CONICET | Buscador de Institutos y Recursos Humanos

3D-micro X-ray fluorescence spectroscopy enables non-destructive three-dimensionalinvestigation of elemental distribution in samples in the micrometer regime. In the last few years, accurate quantification procedures have been developed. The most important problem in these quantification procedures is the existence of light elements in the sample from which no fluorescence is detected. This dark matrix problem is not yet solved and is now the most serious limitation of this technique. Resonant Raman scattering is an inelastic scattering process that becomes dominant when atoms are irradiated with incident energy lower and close to an absorption edge. Recently, a spectroscopic technique in formation based in this process showed to be useful to distinguish surrounded chemical environments. We present first results regarding the possibility of determining the oxidation state of an element, in a three-dimensional regime, by resonant Raman scattering using an energy dispersive system combined with a confocal setup.

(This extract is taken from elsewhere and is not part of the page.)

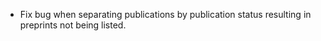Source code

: - Fix bug when separating publications by publication status resulting in preprints not being listed.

A depth scanning of a multilayer sample in confocal setup was carried out in the XRF Beamline of the LNLS (Campinas, Brazil). The sample consisted of different layers of Cu oxides over a Cu substrate. The sample was irradiated with monochromatic photons having energy close but lower than the K absorption edge of Cu. The Raman peaks were analyzed, residuals were determined and a FFT smoothing procedure, taking into account the instrument functions of the detecting system, was applied. The results show an oscillation pattern that depends on the oxidation state of cooper. The result is relevant since allows the discrimination of the oxidation state of the elements present in a sample in a 3D-micrometer regime by means of resonant Raman scattering combined with a confocal setup. This result could be used as a tool to determine the dark matrix present in the sample with the aim of establishing a reliable quantification procedure.